From the perspective of institutional funding, there is a clear gap in cost-effectiveness in the current market: the AI and technology equity market continues to reach new highs, with clear trends and controllable risks; However, encrypted assets are constrained by regulatory uncertainty and have extremely poor short-term risk return ratios. Before the institutional framework is fully implemented, institutions lack the underlying logic for large-scale entry, making it difficult for top cryptocurrency assets to initiate a sustained trend market. Only when the regulatory dust settles, whether the outcome is positive or negative, can the market completely clear expectations and restart the market.

3、 Capital preference reconstruction: bear market ending, niche fundamental assets emerge from independent market trends

This bear market has shown completely different characteristics from historical cycles, which indirectly confirms that the current market is approaching the end of the bear market.

In previous cryptocurrency bear markets, the market has shown a typical pattern of "overall decline", with safe haven funds flocking to Bitcoin, and small and medium-sized currencies and niche assets collapsing across the board. But the capital logic of this cycle has completely reversed: mainstream market currencies continue to weaken, and small and medium-sized assets with independent fundamentals have emerged from independent markets against the trend.

The monthly market data clearly confirms this trend: top currencies such as Bitcoin, Ethereum, Solana, etc. continue to adjust, while a group of niche fundamental indicators break through strongly. Among them, Hyperliquid surged by 72% in a single month, Zcash rose by 50%, Stellar rose by 44%, and BNB closed up 17% against the trend.

These assets are not short-term emotional speculation, but rely on their unique fundamentals, ecological advantages, and value logic to gain sustained funding support.
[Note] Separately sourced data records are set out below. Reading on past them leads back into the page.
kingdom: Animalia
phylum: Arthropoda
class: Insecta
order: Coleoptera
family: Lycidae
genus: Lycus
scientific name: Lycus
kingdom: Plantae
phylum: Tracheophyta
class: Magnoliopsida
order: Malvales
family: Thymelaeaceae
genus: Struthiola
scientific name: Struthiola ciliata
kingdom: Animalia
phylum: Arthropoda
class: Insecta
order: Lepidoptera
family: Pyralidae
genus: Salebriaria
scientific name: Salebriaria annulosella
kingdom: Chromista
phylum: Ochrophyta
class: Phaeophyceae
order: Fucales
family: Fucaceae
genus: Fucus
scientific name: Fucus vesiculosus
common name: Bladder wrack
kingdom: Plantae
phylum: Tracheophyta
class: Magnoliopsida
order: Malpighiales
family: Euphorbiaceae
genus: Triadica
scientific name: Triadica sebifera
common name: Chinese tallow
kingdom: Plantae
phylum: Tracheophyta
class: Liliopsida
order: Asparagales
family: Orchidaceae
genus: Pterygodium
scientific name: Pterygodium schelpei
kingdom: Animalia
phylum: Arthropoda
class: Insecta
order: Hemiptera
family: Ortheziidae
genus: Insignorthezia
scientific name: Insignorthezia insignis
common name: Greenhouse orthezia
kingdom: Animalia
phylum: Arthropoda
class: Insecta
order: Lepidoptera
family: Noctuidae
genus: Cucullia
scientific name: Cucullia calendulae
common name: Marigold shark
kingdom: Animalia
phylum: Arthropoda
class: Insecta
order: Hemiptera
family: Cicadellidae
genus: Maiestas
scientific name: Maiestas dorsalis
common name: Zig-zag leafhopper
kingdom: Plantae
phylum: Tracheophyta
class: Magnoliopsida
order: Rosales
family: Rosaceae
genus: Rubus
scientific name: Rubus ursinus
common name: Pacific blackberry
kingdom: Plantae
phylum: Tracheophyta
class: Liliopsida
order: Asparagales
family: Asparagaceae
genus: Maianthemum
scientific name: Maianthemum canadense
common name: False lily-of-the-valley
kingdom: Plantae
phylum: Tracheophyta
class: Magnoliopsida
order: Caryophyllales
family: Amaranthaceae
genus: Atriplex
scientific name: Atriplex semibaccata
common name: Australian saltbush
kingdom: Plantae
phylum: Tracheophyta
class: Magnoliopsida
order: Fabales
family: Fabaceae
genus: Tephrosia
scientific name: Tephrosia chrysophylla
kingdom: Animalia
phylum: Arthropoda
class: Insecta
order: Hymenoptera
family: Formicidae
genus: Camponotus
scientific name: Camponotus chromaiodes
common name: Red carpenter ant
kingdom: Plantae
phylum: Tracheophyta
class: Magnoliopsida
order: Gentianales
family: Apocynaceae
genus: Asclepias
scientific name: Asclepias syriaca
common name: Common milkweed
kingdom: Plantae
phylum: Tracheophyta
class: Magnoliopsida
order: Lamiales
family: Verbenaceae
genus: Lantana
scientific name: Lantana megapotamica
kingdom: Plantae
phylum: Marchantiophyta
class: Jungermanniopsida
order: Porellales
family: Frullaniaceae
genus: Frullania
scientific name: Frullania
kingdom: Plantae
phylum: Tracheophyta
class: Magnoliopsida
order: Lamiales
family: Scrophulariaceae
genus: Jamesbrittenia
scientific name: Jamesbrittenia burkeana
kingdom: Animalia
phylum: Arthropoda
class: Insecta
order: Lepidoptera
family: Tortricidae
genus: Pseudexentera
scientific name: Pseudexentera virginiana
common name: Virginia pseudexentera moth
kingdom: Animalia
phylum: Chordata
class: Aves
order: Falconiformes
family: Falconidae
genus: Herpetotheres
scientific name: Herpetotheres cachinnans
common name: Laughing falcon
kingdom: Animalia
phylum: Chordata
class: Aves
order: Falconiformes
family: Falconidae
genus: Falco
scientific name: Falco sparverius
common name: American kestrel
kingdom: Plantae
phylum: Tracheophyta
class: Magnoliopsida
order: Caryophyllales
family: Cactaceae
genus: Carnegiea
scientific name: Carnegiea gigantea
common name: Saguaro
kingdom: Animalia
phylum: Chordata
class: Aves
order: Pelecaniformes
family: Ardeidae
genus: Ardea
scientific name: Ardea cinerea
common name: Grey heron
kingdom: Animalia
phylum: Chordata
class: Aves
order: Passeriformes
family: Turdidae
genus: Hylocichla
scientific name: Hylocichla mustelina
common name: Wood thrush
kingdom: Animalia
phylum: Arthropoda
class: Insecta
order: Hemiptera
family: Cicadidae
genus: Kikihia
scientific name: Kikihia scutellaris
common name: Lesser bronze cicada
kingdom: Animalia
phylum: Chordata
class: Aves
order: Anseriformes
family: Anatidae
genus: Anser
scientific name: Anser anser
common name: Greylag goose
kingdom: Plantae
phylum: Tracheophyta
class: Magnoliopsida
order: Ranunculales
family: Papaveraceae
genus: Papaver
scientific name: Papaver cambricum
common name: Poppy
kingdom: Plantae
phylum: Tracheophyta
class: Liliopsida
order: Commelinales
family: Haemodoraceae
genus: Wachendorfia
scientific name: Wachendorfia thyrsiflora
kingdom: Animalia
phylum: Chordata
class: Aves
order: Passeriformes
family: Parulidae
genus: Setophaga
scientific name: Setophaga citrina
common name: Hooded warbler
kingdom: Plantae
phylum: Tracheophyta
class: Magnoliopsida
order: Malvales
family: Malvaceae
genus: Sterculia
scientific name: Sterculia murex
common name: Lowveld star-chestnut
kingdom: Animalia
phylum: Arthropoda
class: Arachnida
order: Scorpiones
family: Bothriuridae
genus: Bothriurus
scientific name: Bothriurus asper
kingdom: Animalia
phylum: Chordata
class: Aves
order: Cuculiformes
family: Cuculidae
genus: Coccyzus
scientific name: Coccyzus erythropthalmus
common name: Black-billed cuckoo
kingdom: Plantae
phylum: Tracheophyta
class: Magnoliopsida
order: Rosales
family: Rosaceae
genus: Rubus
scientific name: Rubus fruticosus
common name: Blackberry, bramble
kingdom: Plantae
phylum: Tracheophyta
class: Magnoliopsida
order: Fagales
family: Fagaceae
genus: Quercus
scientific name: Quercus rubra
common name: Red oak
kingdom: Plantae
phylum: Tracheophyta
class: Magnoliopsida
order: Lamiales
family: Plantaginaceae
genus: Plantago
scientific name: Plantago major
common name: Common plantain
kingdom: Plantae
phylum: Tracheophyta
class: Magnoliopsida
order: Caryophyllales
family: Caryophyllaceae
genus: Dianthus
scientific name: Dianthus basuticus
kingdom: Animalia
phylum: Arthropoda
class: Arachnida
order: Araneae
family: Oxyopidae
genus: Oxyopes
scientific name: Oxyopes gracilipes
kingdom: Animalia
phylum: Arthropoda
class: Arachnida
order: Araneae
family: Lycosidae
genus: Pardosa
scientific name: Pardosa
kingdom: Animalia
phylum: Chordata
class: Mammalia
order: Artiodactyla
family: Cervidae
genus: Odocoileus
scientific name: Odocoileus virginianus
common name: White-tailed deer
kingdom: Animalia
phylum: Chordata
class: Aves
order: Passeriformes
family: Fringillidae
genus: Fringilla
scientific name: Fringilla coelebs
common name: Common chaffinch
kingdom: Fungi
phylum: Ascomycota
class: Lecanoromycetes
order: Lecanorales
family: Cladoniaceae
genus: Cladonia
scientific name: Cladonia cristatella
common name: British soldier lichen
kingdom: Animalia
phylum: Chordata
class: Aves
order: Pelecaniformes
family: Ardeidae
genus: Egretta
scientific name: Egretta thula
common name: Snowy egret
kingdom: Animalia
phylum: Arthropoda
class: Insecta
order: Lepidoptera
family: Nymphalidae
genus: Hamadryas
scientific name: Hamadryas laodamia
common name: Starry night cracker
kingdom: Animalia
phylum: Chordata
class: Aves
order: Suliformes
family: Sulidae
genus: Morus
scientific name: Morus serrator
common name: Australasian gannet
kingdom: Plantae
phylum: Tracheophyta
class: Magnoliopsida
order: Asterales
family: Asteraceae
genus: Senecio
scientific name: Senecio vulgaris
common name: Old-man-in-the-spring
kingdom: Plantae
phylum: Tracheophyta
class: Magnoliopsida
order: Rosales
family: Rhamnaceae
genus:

This is the concrete manifestation of the reverse investment logic: the market no longer pursues the narrative and hot topics of the market, but accurately excavates real performance, landing ecology, and differentiated value.

Bitwise emphasizes that a general market downturn is a characteristic of a deep bear market, while structural market differentiation is a signal of the end of the cycle. When some high-quality assets can break away from the overall market and emerge from an independent upward trend, it means that market selling pressure has been fully released, and funds have begun to actively layout future opportunities. The turning point of the cycle is approaching.

Conclusion: In the reverse era, patience and fundamentals are the only dividends

In the short term, the cryptocurrency market will continue to be under pressure. The AI industry continues to attract funds, expectations of SpaceX and Anthropic going public are heating up, and regulatory laws are delaying implementation. Multiple factors are suppressing market sentiment, resulting in a poor sense of short-term consolidation.

But from a cyclical perspective, the market has completed a core logic reconstruction: shifting from emotional speculation to value pricing, and from following the trend to reverse layout. The current downturn is not a decline in the industry, but a stage of accumulating momentum for a new round of market trends.

In the new market cycle, abandoning hotspots and following trends, adhering to fundamental exploration, and maintaining patience and resilience are the core keys to overcoming volatility and capturing the dividends of the next bull market.